The example above would run ‘’application’’ with 4 cores: 0, 2, 3, 4.

1.5. Tracing

Along with running scripts also comes a ‘’trace.sh’’ file, which can be used to include all the environment variables needed to get an instrumentation trace of the execution. The content of this file is as follows:

#!/bin/bash
export EXTRAE_CONFIG_FILE=extrae.xml
export NANOS6="extrae"
$*

Additionally, you will need to change your running script in order to invoke the program through this ‘’trace.sh’’ script. Although you can also edit your running script adding all the environment variables related with the instrumentation, it is preferable to use this extra script to easily change between instrumented and non-instrumented executions. When in need to instrument your execution, simply include ‘’trace.sh’’ before the program invocation.

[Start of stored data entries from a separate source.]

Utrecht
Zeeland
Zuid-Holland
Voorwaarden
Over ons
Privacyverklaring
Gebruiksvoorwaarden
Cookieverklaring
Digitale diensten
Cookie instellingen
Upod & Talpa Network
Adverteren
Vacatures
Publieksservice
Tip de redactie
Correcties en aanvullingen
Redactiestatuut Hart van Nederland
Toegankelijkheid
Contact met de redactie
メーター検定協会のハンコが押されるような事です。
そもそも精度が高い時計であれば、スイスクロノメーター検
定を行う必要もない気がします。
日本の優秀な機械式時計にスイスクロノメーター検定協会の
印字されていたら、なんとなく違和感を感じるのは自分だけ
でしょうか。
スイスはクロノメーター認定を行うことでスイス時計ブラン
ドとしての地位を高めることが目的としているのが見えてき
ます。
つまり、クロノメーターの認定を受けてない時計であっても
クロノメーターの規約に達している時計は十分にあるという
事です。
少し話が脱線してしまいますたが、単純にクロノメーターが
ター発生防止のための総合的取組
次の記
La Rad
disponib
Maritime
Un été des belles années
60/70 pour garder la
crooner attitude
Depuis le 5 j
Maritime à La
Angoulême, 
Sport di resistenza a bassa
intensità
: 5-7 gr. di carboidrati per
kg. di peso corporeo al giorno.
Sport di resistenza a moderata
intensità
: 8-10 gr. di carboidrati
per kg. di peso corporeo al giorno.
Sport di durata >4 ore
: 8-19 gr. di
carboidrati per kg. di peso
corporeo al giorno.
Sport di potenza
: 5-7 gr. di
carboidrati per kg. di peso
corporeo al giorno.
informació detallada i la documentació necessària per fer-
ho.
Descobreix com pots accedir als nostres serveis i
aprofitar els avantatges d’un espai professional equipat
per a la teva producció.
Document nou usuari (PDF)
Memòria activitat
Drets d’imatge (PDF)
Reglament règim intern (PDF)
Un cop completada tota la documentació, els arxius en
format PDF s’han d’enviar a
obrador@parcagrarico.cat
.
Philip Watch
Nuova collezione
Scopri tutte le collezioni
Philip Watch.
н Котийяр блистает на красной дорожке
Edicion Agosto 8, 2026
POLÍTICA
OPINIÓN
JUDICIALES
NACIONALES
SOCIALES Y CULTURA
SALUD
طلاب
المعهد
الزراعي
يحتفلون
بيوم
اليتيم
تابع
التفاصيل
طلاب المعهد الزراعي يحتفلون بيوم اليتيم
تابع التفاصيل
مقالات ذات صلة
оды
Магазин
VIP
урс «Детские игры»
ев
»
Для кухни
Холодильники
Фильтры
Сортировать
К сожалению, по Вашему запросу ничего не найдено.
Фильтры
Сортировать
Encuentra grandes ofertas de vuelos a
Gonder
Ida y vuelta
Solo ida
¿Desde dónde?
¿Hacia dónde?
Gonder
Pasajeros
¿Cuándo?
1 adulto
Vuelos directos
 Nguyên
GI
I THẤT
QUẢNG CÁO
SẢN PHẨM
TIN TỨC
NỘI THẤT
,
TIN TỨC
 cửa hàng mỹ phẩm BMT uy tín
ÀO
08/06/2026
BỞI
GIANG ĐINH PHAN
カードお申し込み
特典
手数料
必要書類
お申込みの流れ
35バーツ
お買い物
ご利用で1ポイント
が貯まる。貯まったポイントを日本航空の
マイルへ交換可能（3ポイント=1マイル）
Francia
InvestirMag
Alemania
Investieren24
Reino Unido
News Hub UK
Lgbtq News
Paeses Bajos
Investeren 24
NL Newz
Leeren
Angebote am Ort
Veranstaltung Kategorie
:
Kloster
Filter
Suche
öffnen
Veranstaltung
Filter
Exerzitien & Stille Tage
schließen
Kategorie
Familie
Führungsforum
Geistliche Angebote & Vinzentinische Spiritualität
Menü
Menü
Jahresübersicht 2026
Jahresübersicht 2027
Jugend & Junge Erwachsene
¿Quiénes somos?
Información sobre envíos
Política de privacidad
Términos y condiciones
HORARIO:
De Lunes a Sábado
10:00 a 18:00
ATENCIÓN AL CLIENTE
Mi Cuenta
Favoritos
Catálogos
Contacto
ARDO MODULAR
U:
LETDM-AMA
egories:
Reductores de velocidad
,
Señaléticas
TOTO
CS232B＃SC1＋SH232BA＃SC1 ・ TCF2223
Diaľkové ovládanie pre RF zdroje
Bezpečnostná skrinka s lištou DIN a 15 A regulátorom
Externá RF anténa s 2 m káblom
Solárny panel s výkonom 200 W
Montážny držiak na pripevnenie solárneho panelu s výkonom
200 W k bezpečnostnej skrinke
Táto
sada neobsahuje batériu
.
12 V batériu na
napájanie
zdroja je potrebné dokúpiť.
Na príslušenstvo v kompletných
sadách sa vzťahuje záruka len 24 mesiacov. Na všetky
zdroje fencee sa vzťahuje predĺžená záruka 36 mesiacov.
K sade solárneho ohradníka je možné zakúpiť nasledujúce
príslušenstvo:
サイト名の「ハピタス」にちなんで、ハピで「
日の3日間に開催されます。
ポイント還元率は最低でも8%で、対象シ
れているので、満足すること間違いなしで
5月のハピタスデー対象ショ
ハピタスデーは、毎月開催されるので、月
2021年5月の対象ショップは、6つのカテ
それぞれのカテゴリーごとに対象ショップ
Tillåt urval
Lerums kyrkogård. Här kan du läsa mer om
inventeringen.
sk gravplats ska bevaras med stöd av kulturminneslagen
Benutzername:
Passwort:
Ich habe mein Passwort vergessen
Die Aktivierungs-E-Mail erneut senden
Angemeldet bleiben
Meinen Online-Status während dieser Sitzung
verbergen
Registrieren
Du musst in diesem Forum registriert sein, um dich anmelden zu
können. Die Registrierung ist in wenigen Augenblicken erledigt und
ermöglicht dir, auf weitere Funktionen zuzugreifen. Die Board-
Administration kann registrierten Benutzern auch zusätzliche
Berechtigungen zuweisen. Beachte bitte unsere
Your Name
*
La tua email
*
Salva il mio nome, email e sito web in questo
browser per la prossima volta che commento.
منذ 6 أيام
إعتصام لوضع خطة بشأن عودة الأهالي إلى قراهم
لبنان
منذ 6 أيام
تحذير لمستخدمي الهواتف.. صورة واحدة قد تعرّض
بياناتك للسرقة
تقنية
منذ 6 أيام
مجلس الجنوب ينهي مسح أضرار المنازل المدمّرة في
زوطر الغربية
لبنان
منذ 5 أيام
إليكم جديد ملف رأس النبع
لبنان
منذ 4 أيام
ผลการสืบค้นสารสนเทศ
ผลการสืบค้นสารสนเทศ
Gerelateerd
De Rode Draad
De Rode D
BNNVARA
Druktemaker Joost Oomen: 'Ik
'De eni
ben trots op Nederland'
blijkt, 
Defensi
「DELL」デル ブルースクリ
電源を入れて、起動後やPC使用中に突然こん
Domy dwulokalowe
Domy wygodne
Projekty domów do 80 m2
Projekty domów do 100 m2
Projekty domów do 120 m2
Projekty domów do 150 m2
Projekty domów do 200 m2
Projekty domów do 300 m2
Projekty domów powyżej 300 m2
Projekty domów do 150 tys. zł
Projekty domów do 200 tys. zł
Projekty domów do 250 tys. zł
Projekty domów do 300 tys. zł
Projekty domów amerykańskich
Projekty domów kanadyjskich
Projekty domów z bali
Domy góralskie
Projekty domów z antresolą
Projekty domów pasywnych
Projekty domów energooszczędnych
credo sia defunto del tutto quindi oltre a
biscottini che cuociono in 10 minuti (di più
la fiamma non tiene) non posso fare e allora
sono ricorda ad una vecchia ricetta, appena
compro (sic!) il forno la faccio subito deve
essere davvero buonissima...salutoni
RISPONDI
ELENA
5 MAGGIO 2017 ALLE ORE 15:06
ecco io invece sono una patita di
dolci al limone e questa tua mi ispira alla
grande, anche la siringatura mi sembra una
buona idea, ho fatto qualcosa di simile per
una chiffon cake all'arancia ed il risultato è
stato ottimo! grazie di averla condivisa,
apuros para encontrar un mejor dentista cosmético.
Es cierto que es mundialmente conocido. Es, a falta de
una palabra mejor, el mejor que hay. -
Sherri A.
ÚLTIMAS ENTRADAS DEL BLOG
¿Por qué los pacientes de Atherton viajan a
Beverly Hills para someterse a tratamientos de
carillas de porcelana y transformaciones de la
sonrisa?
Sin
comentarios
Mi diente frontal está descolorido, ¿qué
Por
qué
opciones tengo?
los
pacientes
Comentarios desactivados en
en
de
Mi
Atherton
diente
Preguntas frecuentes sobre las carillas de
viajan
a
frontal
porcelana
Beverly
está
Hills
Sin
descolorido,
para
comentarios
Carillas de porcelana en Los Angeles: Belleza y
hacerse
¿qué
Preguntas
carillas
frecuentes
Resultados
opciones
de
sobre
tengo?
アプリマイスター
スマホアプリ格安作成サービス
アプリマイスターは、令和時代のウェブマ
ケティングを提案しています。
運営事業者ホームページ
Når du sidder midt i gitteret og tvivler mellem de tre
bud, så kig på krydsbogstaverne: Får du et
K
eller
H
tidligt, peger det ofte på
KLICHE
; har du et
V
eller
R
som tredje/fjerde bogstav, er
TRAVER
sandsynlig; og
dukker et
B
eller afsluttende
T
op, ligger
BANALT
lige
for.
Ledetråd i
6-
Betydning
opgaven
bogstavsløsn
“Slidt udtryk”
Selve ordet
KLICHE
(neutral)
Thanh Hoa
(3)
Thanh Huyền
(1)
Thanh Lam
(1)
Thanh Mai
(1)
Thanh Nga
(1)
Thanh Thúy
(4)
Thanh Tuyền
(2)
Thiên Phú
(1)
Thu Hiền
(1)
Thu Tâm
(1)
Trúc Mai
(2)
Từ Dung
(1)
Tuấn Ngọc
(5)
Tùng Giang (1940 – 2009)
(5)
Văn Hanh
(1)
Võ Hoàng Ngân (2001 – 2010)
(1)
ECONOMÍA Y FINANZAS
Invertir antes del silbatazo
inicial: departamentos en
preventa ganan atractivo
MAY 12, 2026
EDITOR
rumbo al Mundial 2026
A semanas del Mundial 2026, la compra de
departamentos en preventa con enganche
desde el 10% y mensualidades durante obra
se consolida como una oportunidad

Finally, the make utility will generate (if not already present in the directory) other configuration files as is the case of the ‘’extrae.xml’’ file (used to configure the Extrae library to get a Paraver trace, see ‘’trace.sh’’ file).

1.6. Dependency Graphs

Nanos6 allows for a graphical representation of data dependencies to be extracted. In order to generate said graph, run the application with the ‘’NANOS6’’ environment variable set to ‘’graph’‘:

NANOS6=graph ./application

By default graph nodes will include the full path of the source code. To remove these, set the ‘’NANOS6_GRAPH_SHORTEN_FILENAMES’’ environment variable to ‘‘1’‘.

The result will be a PDF file with several pages, each representing the graph at a certain point in time. For best results, we suggest to display the PDF with “single page” view, showing a full page and to advance page by page.

1.7. Obtaining Statistics

Another equally interesting feature of Nanos6 is obtaining statistics. To do so, simply run the application with the ‘’NANOS6’’ environment variable set to either ‘’stats’’ or ‘’stats-papi’‘. The first collects timing statistics while the second also records hardware counters (compilation with PAPI is needed for the second). By default, the statistics are emitted standard error when the program ends.

1.8. Job Scheduler: Minotauro

The current section has a short explanation on how to use the job scheduler systems installed in BSC’s Minotauro machine. Slurm is the utility used in this machine for batch processing support, so all jobs must be run through it. These are the basic directives to submit jobs:

  • mnsubmit job_script: submits a ‘’job script’’ to the queue system (see below for job script directives).
  • mnq: shows all the submitted jobs.
  • mncancel <job_id>: remove the job from the queue system, cancelling the execution of the processes, if they were still running.

A job must contain a series of directives to inform the batch system about the characteristics of the job. These directives appear as comments in the job script, with the following syntax:

# @ directive = value.

The job would be submitted using: ‘’mnsubmit <job_script>’‘. While the jobs are queued, you can check their status using the command ‘’mnq’’ (it may take a while to start executing). Once a job has been executed you will get two files. One for the console standard output (.out extension) and another for the console standard error (.err extension).

1.9. Job Scheduler: Marenostrum

LSF is the utility used at MareNostrum IV for batch processing support, so all jobs must be run through it. This section provides information to get started with job execution at the Cluster. These are the basic commands to submit, control and check your jobs:

  • bsub < job_script: submits a ‘’job script’’ passed through standard input (STDIN) to the queue system.
  • bjobs: shows all the submitted jobs
  • bkill <job_id>: remove the job from the queue system, canceling the execution of the processes, if they were still running.
  • bsc_jobs: shows all the pending or running jobs from your group.